**ACTIVITY**
Print the records again, matching each line exactly.

═══ DATA TO EXAMINE

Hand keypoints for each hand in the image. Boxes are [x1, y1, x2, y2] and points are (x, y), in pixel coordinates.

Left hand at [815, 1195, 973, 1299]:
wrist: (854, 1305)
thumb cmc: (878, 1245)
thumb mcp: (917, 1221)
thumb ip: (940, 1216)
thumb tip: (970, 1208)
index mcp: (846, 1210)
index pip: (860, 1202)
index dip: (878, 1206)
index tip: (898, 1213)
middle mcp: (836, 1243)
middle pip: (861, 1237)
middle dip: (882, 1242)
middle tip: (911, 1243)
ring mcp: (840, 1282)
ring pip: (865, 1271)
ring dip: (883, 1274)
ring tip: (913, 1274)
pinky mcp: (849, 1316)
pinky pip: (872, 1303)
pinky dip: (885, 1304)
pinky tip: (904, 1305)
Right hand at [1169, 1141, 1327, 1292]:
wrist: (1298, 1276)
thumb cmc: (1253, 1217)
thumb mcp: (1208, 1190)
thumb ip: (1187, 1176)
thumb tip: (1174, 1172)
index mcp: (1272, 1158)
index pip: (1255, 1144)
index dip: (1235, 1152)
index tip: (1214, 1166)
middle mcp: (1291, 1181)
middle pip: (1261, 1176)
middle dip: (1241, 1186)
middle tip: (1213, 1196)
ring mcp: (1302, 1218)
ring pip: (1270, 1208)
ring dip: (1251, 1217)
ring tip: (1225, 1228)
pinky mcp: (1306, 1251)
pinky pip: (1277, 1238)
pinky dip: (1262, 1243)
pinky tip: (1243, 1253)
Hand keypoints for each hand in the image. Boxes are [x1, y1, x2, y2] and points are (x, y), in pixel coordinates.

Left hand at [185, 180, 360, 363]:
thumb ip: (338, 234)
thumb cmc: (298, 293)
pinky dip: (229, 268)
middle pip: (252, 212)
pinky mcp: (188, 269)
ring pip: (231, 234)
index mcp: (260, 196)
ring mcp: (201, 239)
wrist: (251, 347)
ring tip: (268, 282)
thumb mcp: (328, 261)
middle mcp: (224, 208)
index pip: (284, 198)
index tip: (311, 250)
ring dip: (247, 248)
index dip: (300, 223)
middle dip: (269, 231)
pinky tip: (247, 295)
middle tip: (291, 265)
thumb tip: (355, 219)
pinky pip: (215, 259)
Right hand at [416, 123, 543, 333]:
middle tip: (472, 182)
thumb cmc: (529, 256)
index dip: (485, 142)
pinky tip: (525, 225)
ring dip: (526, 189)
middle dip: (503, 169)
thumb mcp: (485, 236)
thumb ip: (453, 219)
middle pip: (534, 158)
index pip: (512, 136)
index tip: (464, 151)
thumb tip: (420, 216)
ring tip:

══════

**EXERCISE RESULT**
Hand keypoints for each hand in the image. Boxes are [x1, y1, x2, y2] and points are (x, y), in pixel coordinates.

Left hand at [815, 1195, 973, 1299]:
wrist: (854, 1305)
thumb cmc: (878, 1245)
thumb mcp: (917, 1221)
thumb ip: (940, 1216)
thumb tip: (970, 1208)
index mcp: (846, 1210)
index pip: (860, 1202)
index dip: (878, 1206)
index tip: (898, 1213)
middle mcp: (836, 1243)
middle pip: (861, 1237)
middle dip: (882, 1242)
middle tip: (911, 1243)
ring mcp: (840, 1282)
ring pip: (865, 1271)
ring dip: (883, 1274)
ring tip: (913, 1274)
pinky mcp: (849, 1316)
pinky pip: (872, 1303)
pinky dip: (885, 1304)
pinky tip: (904, 1305)
Right hand at [1169, 1141, 1327, 1292]:
wrist: (1298, 1276)
thumb cmc: (1253, 1217)
thumb mcp: (1208, 1190)
thumb ip: (1187, 1176)
thumb tip: (1174, 1172)
index mcp: (1272, 1158)
index pip: (1255, 1144)
index dip: (1235, 1152)
index tip: (1214, 1166)
middle mcp: (1291, 1181)
middle pip: (1261, 1176)
middle dip: (1241, 1186)
middle tip: (1213, 1196)
ring mcp: (1302, 1218)
ring pip: (1270, 1208)
ring dip: (1251, 1217)
ring tip: (1225, 1228)
pinky mcp: (1306, 1251)
pinky pip: (1277, 1238)
pinky dip: (1262, 1243)
pinky tip: (1243, 1253)
Hand keypoints for each hand in the image. Boxes are [x1, y1, x2, y2] and points are (x, y), in pixel coordinates.

Left hand at [185, 180, 360, 363]:
thumb ip: (338, 234)
thumb cmc: (298, 293)
pinky dip: (229, 268)
middle pip: (252, 212)
pinky mcp: (188, 269)
ring pip: (231, 234)
index mcp: (260, 196)
ring mcp: (201, 239)
wrist: (251, 347)
ring tip: (268, 282)
thumb mcp: (328, 261)
middle mcp: (224, 208)
index pip: (284, 198)
index tip: (311, 250)
ring dip: (247, 248)
index dip: (300, 223)
middle dip: (269, 231)
pinky tip: (247, 295)
middle tip: (291, 265)
thumb tip: (355, 219)
pinky pip: (215, 259)
Right hand at [416, 123, 543, 333]:
middle tip: (472, 182)
thumb cmc: (529, 256)
index dip: (485, 142)
pinky tip: (525, 225)
ring dip: (526, 189)
middle dip: (503, 169)
thumb mcp: (485, 236)
thumb ip: (453, 219)
middle pip: (534, 158)
index pip: (512, 136)
index tip: (464, 151)
thumb tip: (420, 216)
ring tip:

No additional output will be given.